You may want to try one of many coaching groups that are available today. I recommend Bro. Jim’s Infuse (jimwideman.com/infuse.html), but there are many options. The Celera Group (celeragroup.com), Kidology (kidology.org), and other organizations also offer coaching options. If you choose to invest in any of these options, make sure you do your homework to ensure that the format, relationships, and expectations are a good fit for you.
A coaching group may not be the best option for you at this time. You may want to seek out another leader within your church who you feel God is using in mighty ways. There may be a children’s pastor in your city or state that you could reach out to. Maybe there is someone who you have really learned from online who might be a possibility.
How to make it work
After you find a mentor, the next step is figuring oout what the relationship looks like. Determine what you want to accomplish and how you are going to communicate. Every relationship is going to be unique. You need to decide what best fits you and your mentor.
You and your mentor should determine what the format will be and what materials or topics to cover. Some mentor relationships are more intentional than others. Some just discuss life, while others have a strategic plan of books to read or other content to walk through together.
Sara Richards is the Kids Pastor at Church of the Open Door in Minnesota. Sara also participated in Infuse and says, “In order to make any mentor relationship beneficial, you have to work at it. It takes time to get to know your mentor and for your mentor to get to know you. I also had to be willing to trust and follow the advice of my mentor, which isn't always easy.”
Don’t get in your own way
At some point in developing a relationship with a mentor, you have a decision to make. Are you more interested in making yourself appear to have it all together to impress your mentor? Or are you more interested in being open to the needed changes he or she can help you work through?
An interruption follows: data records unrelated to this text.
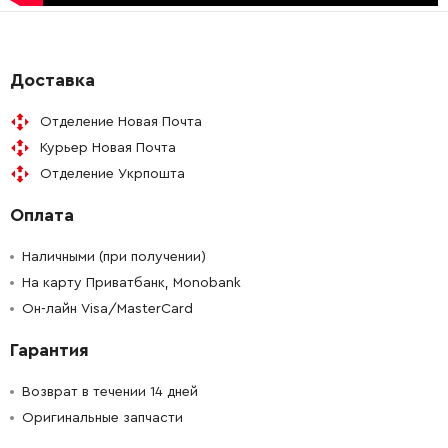
-
+
1613435042
26.88 Грн
-
+
1613435043
26.88 Грн
Доставка
Отделение Новая Почта
-
+
1614601046
45.70 Грн
Курьер Новая Почта
Отделение Укрпошта
-
+
1614643027
45.70 Грн
Оплата
-
+
1610590024
61.16 Грн
Наличными (при получении)
-
+
На карту Приватбанк, Monobank
160202508X
588.00 Грн
Он-лайн Visa/MasterCard
-
+
16170006BV
3186.91 Грн
Гарантия
-
+
16170006BY
1370.20 Грн
Возврат в течении 14 дней
Оригинальные запчасти
-
+
1613001009
106.18 Грн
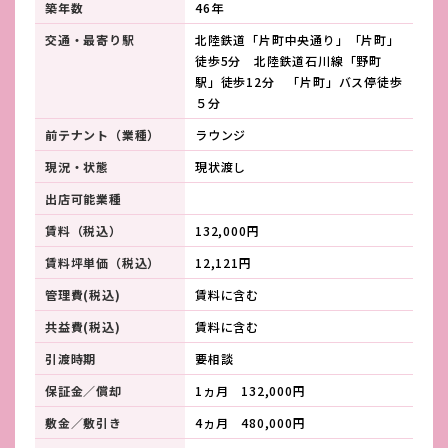
築年数
46年
交通・最寄り駅
北陸鉄道「片町中央通り」「片町」
徒歩5分 北陸鉄道石川線「野町
駅」徒歩12分 「片町」バス停徒歩
５分
前テナント（業種）
ラウンジ
現況・状態
現状渡し
出店可能業種
賃料（税込）
132,000円
賃料坪単価（税込）
12,121円
管理費(税込)
賃料に含む
共益費(税込)
賃料に含む
引渡時期
要相談
保証金／償却
1ヵ月 132,000円
敷金／敷引き
4ヵ月 480,000円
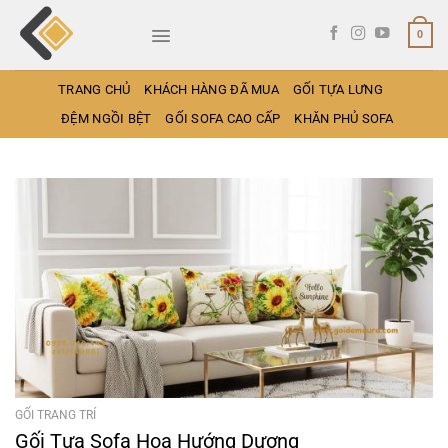
Bỏ
qua
0
nội
dung
TRANG CHỦ
KHÁCH HÀNG ĐÃ MUA
GỐI TỰA LƯNG
ĐỆM NGỒI BỆT
GỐI SOFA CAO CẤP
KHĂN PHỦ SOFA
GỐI TRANG TRÍ
Gối Tựa Sofa Hoa Hướng Dương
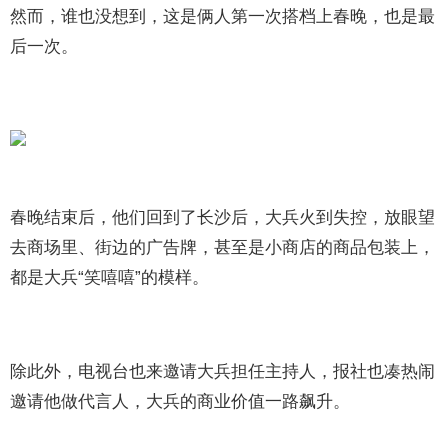
然而，谁也没想到，这是俩人第一次搭档上春晚，也是最
后一次。
春晚结束后，他们回到了长沙后，大兵火到失控，放眼望
去商场里、街边的广告牌，甚至是小商店的商品包装上，
都是大兵“笑嘻嘻”的模样。
除此外，电视台也来邀请大兵担任主持人，报社也凑热闹
邀请他做代言人，大兵的商业价值一路飙升。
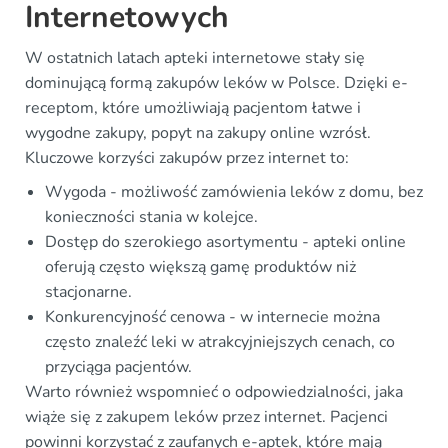
Internetowych
W ostatnich latach apteki internetowe stały się
dominującą formą zakupów leków w Polsce. Dzięki e-
receptom, które umożliwiają pacjentom łatwe i
wygodne zakupy, popyt na zakupy online wzrósł.
Kluczowe korzyści zakupów przez internet to:
Wygoda - możliwość zamówienia leków z domu, bez
konieczności stania w kolejce.
Dostęp do szerokiego asortymentu - apteki online
oferują często większą gamę produktów niż
stacjonarne.
Konkurencyjność cenowa - w internecie można
często znaleźć leki w atrakcyjniejszych cenach, co
przyciąga pacjentów.
Warto również wspomnieć o odpowiedzialności, jaka
wiąże się z zakupem leków przez internet. Pacjenci
powinni korzystać z zaufanych e-aptek, które mają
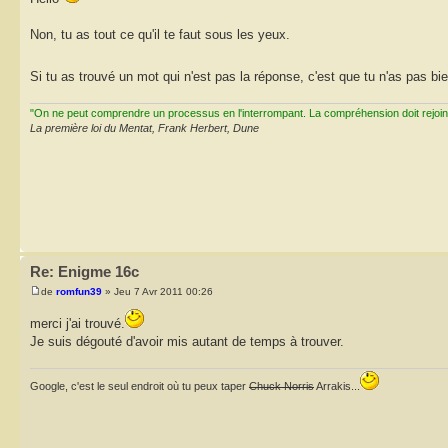
Non, tu as tout ce qu'il te faut sous les yeux.
Si tu as trouvé un mot qui n'est pas la réponse, c'est que tu n'as pas bi
"On ne peut comprendre un processus en l'interrompant. La compréhension doit rejoi
La première loi du Mentat, Frank Herbert, Dune
Re: Enigme 16c
de
romfun39
» Jeu 7 Avr 2011 00:26
merci j'ai trouvé.
Je suis dégouté d'avoir mis autant de temps à trouver.
Google, c'est le seul endroit où tu peux taper
Chuck Norris
Arrakis...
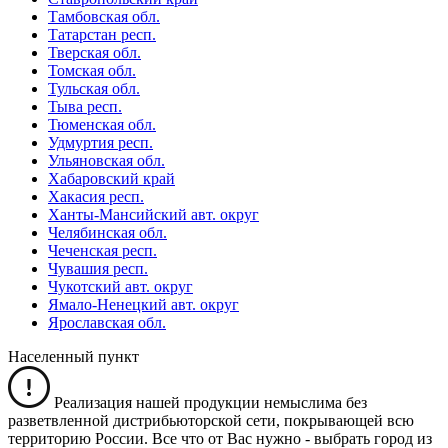
Тамбовская обл.
Татарстан респ.
Тверская обл.
Томская обл.
Тульская обл.
Тыва респ.
Тюменская обл.
Удмуртия респ.
Ульяновская обл.
Хабаровский край
Хакасия респ.
Ханты-Мансийский авт. округ
Челябинская обл.
Чеченская респ.
Чувашия респ.
Чукотский авт. округ
Ямало-Ненецкий авт. округ
Ярославская обл.
Населенный пункт
Реализация нашей продукции немыслима без
разветвленной дистрибьюторской сети, покрывающей всю
территорию России. Все что от Вас нужно -
выбрать город из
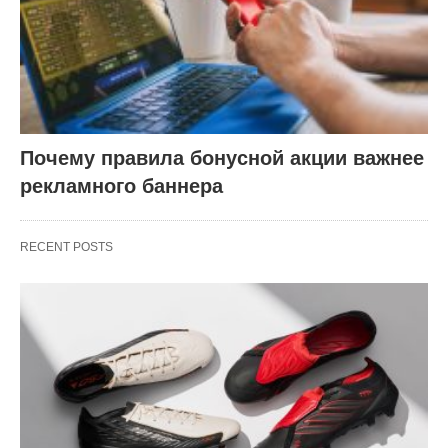
Почему правила бонусной акции важнее
рекламного баннера
RECENT POSTS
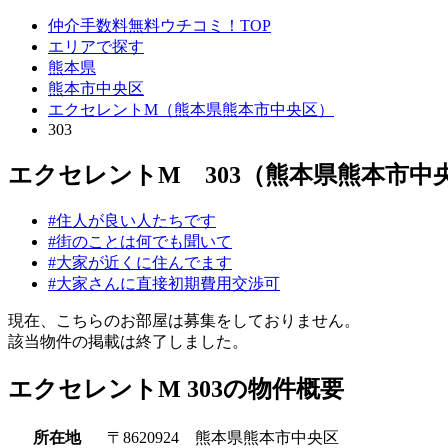
仲介手数料無料ウチコミ！TOP
エリアで探す
熊本県
熊本市中央区
エクセレントM（熊本県熊本市中央区）
303
エクセレントM 303（熊本県熊本市中
#住人が良い人たちです
#街のことは何でも聞いて
#大家が近くに住んでます
#大家さんに直接初期費用交渉可
現在、こちらのお部屋は募集をしておりません。
該当物件の掲載は終了しました。
エクセレントM 303の物件概要
所在地
〒8620924 熊本県熊本市中央区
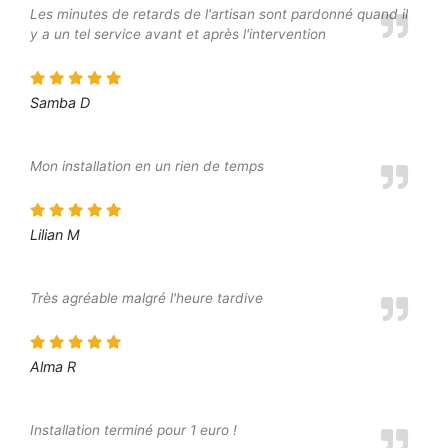
Les minutes de retards de l'artisan sont pardonné quand il
y a un tel service avant et après l'intervention
Samba D
Mon installation en un rien de temps
Lilian M
Très agréable malgré l'heure tardive
Alma R
Installation terminé pour 1 euro !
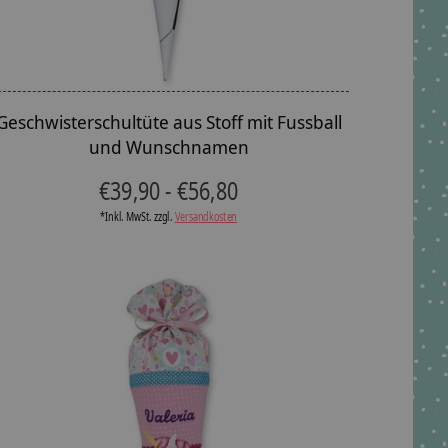
Geschwisterschultüte aus Stoff mit Fussball
und Wunschnamen
€39,90 - €56,80
*Inkl. MwSt. zzgl.
Versandkosten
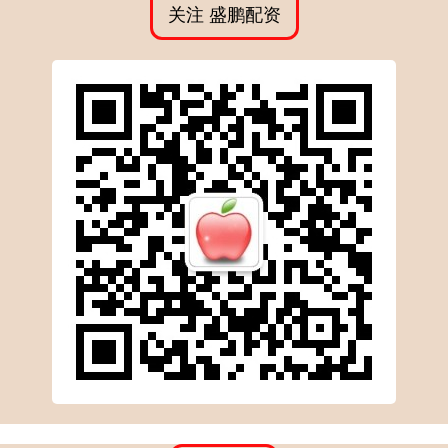
关注 盛鹏配资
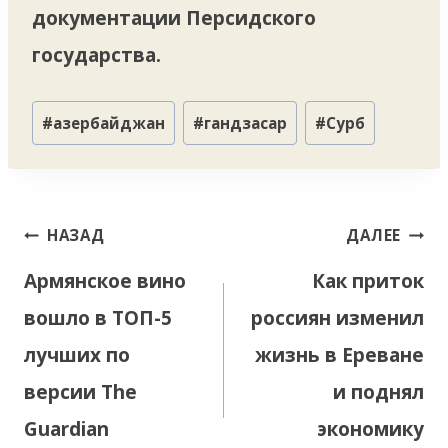
документации Персидского
государства.
Метки
#
азербайджан
#
гандзасар
#
Сурб
записи:
Навигация
НАЗАД
ДАЛЕЕ
по
Армянское вино
Как приток
записям
вошло в ТОП-5
россиян изменил
лучших по
жизнь в Ереване
версии The
и поднял
Guardian
экономику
Spencer addresses this by sharing, “The hardest thing to overcome was pride. I had to be willing to be completely transparent. And in order to be that transparent I had to lay aside any sense of pride and remove areas I would typically not share with someone.”
The mentoring relationship is most effective in an environment that is truly open and honest, with no pretenses. Once God sends you a mentor, don’t get in the way by being afraid to show weakness.
So, who is the Paul in your life? If you don’t have one yet, start praying now for God to reveal someone who can help take you and your ministry to the next level.